___ DATA SECTION
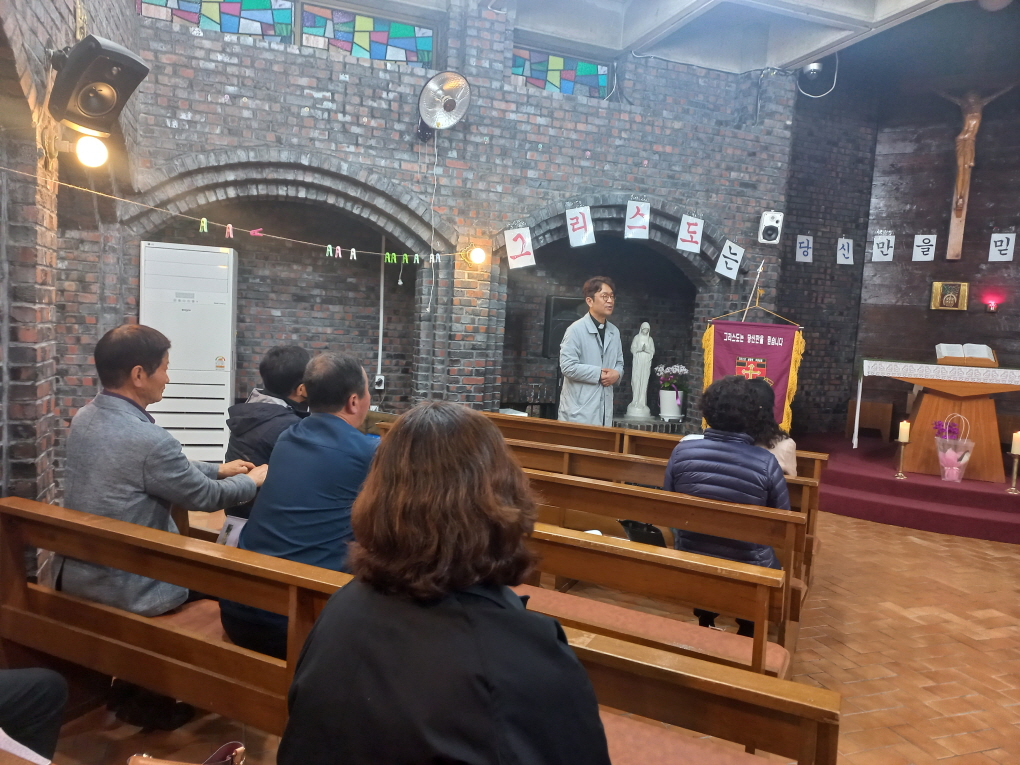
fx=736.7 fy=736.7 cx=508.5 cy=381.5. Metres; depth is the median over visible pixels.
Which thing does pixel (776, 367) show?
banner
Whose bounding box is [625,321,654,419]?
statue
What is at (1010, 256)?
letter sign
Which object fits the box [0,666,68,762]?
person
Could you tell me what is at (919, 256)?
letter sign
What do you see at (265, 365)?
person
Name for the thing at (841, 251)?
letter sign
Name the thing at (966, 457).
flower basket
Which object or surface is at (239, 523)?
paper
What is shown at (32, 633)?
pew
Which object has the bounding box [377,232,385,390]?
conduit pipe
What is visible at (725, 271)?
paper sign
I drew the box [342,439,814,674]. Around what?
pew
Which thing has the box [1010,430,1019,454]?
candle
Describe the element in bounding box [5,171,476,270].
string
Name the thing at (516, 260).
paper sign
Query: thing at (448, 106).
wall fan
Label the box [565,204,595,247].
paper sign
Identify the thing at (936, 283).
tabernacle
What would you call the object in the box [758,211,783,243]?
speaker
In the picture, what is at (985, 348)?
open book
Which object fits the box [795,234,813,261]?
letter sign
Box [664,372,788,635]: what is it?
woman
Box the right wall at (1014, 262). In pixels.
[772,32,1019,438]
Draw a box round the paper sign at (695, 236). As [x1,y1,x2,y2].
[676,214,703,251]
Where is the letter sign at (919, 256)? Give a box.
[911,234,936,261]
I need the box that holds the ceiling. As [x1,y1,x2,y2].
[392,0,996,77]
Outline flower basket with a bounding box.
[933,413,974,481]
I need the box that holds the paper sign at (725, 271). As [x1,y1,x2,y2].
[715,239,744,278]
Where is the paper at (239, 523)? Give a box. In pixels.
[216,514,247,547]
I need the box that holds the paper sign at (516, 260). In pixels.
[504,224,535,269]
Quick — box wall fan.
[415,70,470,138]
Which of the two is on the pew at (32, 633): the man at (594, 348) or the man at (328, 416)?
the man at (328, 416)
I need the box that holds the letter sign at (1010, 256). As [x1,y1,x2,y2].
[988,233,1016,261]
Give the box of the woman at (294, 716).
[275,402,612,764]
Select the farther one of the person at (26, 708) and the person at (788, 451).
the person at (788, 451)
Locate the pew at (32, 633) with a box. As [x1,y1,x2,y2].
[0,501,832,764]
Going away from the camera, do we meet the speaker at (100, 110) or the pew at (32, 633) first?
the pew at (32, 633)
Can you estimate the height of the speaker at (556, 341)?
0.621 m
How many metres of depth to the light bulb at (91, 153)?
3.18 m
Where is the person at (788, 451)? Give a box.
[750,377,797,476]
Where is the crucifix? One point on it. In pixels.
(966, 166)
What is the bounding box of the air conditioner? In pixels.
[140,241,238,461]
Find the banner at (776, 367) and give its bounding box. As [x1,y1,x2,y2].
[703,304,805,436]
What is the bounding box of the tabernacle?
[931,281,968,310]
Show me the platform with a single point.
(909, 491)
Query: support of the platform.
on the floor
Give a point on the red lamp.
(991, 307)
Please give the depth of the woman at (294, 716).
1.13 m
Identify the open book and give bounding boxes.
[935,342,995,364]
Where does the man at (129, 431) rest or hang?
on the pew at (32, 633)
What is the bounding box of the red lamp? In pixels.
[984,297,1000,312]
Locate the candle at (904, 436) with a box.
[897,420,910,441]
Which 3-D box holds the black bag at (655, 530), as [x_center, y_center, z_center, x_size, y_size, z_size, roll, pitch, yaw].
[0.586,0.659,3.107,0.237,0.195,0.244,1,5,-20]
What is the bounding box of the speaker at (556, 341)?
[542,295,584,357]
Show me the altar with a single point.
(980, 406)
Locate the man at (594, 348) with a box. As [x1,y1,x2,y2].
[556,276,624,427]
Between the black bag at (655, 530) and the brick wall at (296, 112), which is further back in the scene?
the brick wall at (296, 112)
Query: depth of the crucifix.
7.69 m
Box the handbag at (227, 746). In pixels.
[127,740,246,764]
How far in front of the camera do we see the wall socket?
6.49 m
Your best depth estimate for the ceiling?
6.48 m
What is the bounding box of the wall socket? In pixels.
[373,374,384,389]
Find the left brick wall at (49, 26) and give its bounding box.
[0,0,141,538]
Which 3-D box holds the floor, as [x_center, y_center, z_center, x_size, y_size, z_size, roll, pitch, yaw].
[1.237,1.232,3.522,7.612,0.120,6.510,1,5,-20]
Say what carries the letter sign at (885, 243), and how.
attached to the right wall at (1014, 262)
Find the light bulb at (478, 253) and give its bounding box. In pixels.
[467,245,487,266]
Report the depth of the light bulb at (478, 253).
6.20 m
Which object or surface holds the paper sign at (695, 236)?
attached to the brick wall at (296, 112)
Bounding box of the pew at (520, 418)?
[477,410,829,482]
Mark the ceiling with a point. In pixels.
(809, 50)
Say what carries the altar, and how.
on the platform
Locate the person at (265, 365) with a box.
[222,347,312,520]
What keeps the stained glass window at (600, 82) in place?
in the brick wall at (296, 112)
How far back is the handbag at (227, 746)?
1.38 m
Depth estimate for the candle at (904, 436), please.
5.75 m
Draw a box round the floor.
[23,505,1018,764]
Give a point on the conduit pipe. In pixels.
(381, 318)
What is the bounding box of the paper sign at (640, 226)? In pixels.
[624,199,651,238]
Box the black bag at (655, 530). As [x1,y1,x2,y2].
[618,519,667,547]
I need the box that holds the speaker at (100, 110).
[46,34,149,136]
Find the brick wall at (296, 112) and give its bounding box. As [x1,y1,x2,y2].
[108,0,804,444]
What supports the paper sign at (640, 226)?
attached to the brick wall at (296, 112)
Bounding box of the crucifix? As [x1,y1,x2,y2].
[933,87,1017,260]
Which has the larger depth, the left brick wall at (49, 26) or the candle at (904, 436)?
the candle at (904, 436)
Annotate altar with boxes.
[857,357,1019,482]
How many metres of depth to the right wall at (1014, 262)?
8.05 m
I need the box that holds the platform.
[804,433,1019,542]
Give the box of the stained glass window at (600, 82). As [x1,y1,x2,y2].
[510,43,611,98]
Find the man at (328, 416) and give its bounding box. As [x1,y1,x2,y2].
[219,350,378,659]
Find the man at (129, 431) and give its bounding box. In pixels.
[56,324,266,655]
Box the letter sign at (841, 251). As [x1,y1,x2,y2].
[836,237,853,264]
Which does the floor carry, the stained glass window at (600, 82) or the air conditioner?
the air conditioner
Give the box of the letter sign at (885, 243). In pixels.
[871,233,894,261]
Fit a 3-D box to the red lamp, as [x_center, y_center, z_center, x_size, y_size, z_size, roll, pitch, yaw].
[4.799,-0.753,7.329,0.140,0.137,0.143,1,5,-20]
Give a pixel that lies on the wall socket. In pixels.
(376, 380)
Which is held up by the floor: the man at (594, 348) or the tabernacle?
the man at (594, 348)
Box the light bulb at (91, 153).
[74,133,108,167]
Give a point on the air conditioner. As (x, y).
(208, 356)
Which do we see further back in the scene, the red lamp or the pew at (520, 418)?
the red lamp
______
___ DATA SECTION
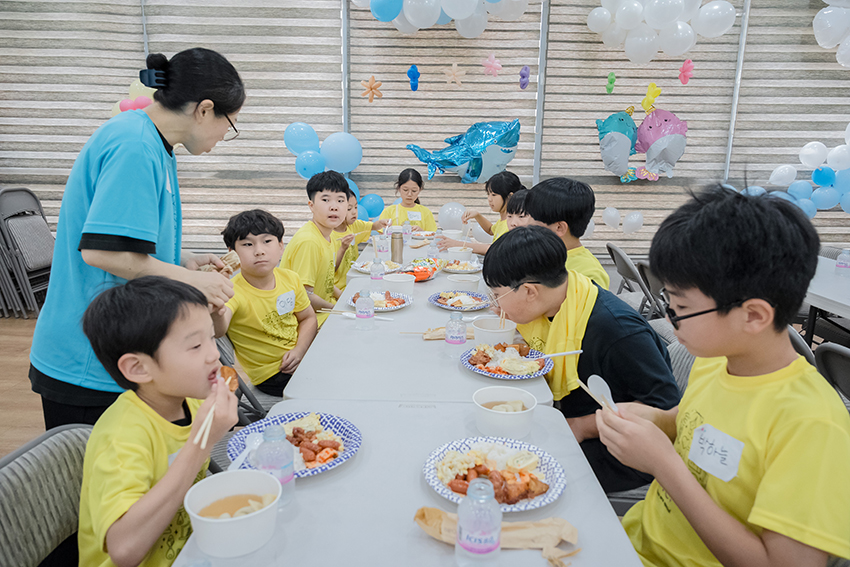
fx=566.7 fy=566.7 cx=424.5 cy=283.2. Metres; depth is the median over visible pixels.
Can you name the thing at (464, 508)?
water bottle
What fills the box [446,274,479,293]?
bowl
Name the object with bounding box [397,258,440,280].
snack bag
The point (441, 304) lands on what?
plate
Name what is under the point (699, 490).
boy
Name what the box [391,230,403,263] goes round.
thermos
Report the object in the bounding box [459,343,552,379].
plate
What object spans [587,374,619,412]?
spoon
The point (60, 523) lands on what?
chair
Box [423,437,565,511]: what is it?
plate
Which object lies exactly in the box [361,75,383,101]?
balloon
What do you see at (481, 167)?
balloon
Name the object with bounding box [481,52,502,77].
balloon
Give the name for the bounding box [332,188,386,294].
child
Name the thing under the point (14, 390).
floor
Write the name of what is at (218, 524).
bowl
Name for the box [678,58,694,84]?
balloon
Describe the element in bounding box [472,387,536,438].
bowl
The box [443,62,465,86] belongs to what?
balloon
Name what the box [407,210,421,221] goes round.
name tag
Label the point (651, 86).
______
EXERCISE
Copy all lines above containing the string "over".

TASK ANSWER
fx=736.7 fy=736.7 cx=508.5 cy=381.5. Metres; depth is the median over visible pixels.
fx=566.7 fy=566.7 cx=424.5 cy=283.2. Metres; depth is the median over visible pixels.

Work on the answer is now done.